Single by Scooter

from the album No Time to Chill
- B-side: "Bramfeld"
- Released: 8 January 1999
- Genre: Hard Trance
- Length: 3:40
- Label: Club Tools
- Songwriters: H. P. Baxxter; Rick J. Jordan; Axel Coon; Jens Thele;

Scooter singles chronology
| "We Are the Greatest/I Was Made for Lovin' You" (1998) | "Call Me Mañana" (1999) | "Faster Harder Scooter" (1999) |

= Call Me Mañana =

1999 single by Scooter

"Call Me Mañana" is a song by German group Scooter.
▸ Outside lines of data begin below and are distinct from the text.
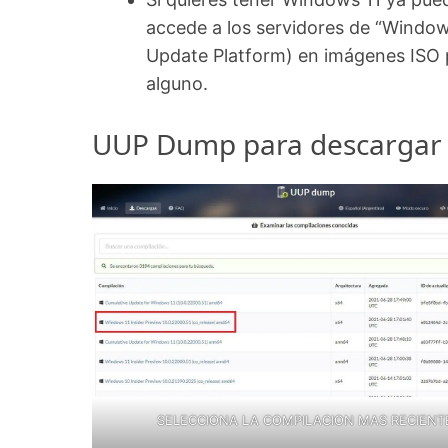
accede a los servidores de “Window
Update Platform) en imágenes ISO p
alguno.
UUP Dump para descargar l
SELECCIONA LA COMPILACION MAS RECIENT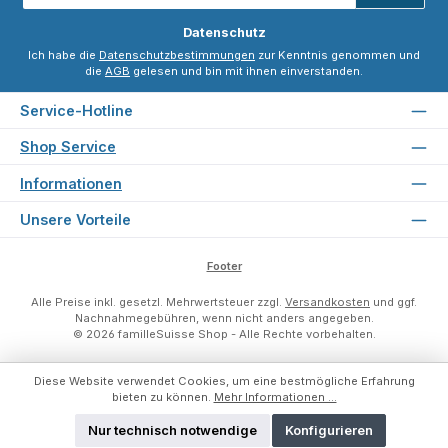
*
Datenschutz
Ich habe die
Datenschutzbestimmungen
zur Kenntnis genommen und
die
AGB
gelesen und bin mit ihnen einverstanden.
Service-Hotline
Shop Service
Informationen
Unsere Vorteile
Footer
Alle Preise inkl. gesetzl. Mehrwertsteuer zzgl.
Versandkosten
und ggf.
Nachnahmegebühren, wenn nicht anders angegeben.
© 2026 familleSuisse Shop - Alle Rechte vorbehalten.
Diese Website verwendet Cookies, um eine bestmögliche Erfahrung
bieten zu können.
Mehr Informationen ...
Nur technisch notwendige
Konfigurieren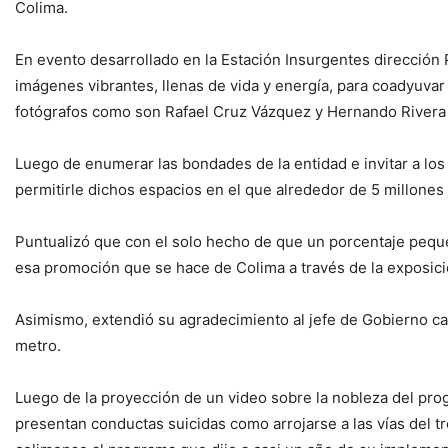
Colima.
En evento desarrollado en la Estación Insurgentes dirección 
imágenes vibrantes, llenas de vida y energía, para coadyuvar 
fotógrafos como son Rafael Cruz Vázquez y Hernando Rivera
Luego de enumerar las bondades de la entidad e invitar a los 
permitirle dichos espacios en el que alrededor de 5 millones
Puntualizó que con el solo hecho de que un porcentaje peque
esa promoción que se hace de Colima a través de la exposic
Asimismo, extendió su agradecimiento al jefe de Gobierno ca
metro.
Luego de la proyección de un video sobre la nobleza del prog
presentan conductas suicidas como arrojarse a las vías del t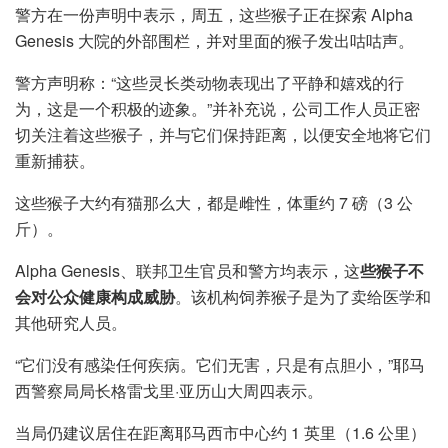
警方在一份声明中表示，周五，这些猴子正在探索 Alpha
Genesis 大院的外部围栏，并对里面的猴子发出咕咕声。
警方声明称：“这些灵长类动物表现出了平静和嬉戏的行
为，这是一个积极的迹象。”并补充说，公司工作人员正密
切关注着这些猴子，并与它们保持距离，以便安全地将它们
重新捕获。
这些猴子大约有猫那么大，都是雌性，体重约 7 磅（3 公
斤）。
Alpha Genesis、联邦卫生官员和警方均表示，这
些猴子不
会对公众健康构成威胁
。该机构饲养猴子是为了卖给医学和
其他研究人员。
“它们没有感染任何疾病。它们无害，只是有点胆小，”耶马
西警察局局长格雷戈里·亚历山大周四表示。
当局仍建议居住在距离耶马西市中心约 1 英里（1.6 公里）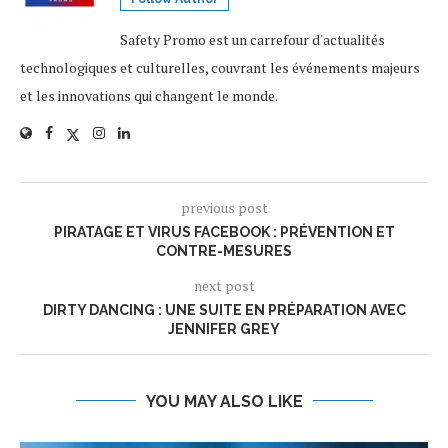
Safety Promo est un carrefour d'actualités
technologiques et culturelles, couvrant les événements majeurs
et les innovations qui changent le monde.
previous post
PIRATAGE ET VIRUS FACEBOOK : PRÉVENTION ET
CONTRE-MESURES
next post
DIRTY DANCING : UNE SUITE EN PRÉPARATION AVEC
JENNIFER GREY
YOU MAY ALSO LIKE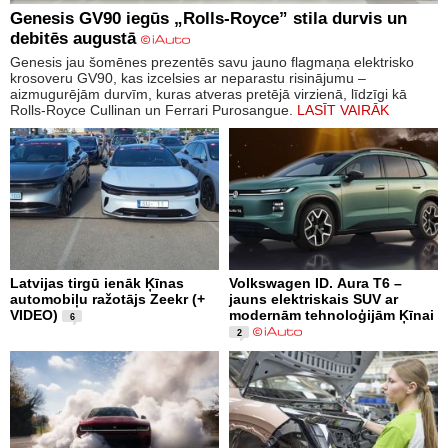
Genesis GV90 iegūs „Rolls-Royce” stila durvis un
debitēs augustā
Genesis jau šomēnes prezentēs savu jauno flagmaņa elektrisko
krosoveru GV90, kas izcelsies ar neparastu risinājumu –
aizmugurējām durvīm, kuras atveras pretējā virzienā, līdzīgi kā
Rolls-Royce Cullinan un Ferrari Purosangue.
LASĪT VAIRĀK
Latvijas tirgū ienāk Ķīnas
Volkswagen ID. Aura T6 –
automobiļu ražotājs Zeekr (+
jauns elektriskais SUV ar
VIDEO)
modernām tehnoloģijām Ķīnai
6
2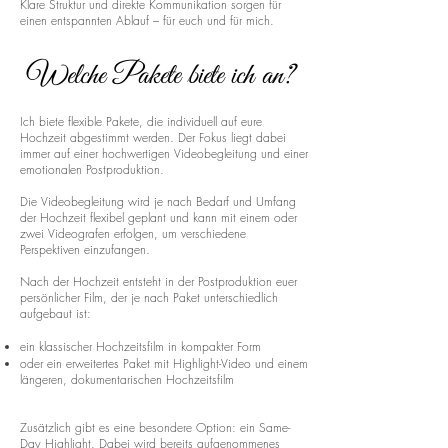
Klare Struktur und direkte Kommunikation sorgen für
einen entspannten Ablauf – für euch und für mich.
Welche Pakete biete ich an?
Ich biete flexible Pakete, die individuell auf eure
Hochzeit abgestimmt werden. Der Fokus liegt dabei
immer auf einer hochwertigen Videobegleitung und einer
emotionalen Postproduktion.
Die Videobegleitung wird je nach Bedarf und Umfang
der Hochzeit flexibel geplant und kann mit einem oder
zwei Videografen erfolgen, um verschiedene
Perspektiven einzufangen.
Nach der Hochzeit entsteht in der Postproduktion euer
persönlicher Film, der je nach Paket unterschiedlich
aufgebaut ist:
ein klassischer Hochzeitsfilm in kompakter Form
oder ein erweitertes Paket mit Highlight-Video und einem
längeren, dokumentarischen Hochzeitsfilm
Zusätzlich gibt es eine besondere Option: ein Same-
Day Highlight. Dabei wird bereits aufgenommenes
It was released in January 1999 as the third and final single from the 1998 album No Time to Chill. The melodic theme of the track is a sample from L.A. Style's 1991 single "James Brown Is Dead".

==Track listings==
CD single
1. "Call Me Mañana" (Heavy Horses radio) – 3:40
2. "Call Me Mañana" (Heavy Horses extended) – 5:36
3. "Bramfeld" – 5:16

12-inch
1. "Call Me Mañana" (Heavy Horses extended) – 5:36
2. "Bramfeld" – 5:16
3. "Call Me Mañana" (Heavy Horses radio) – 3:40

==Charts==
===Weekly charts===

Weekly chart performance for "Call Me Mañana"
| Chart (1999) | Peak position |
|---|---|
| Austria (Ö3 Austria Top 40) | 24 |
| Belgium (Ultratop 50 Flanders) | 10 |
| Finland (Suomen virallinen lista) | 7 |
| Germany (GfK) | 16 |
| Sweden (Sverigetopplistan) | 6 |
| Switzerland (Schweizer Hitparade) | 25 |

===Year-end charts===

Year-end chart performance for "Call Me Mañana"
| Chart (1999) | Position |
|---|---|
| Belgium (Ultratop 50 Flanders) | 76 |
| Sweden (Hitlistan) | 43 |

==Certifications==

Certifications for "Call Me Mañana"
| Region | Certification | Certified units/sales |
| Sweden (GLF) | Gold | 15,000^{^} |
^{^} Shipments figures based on certification alone.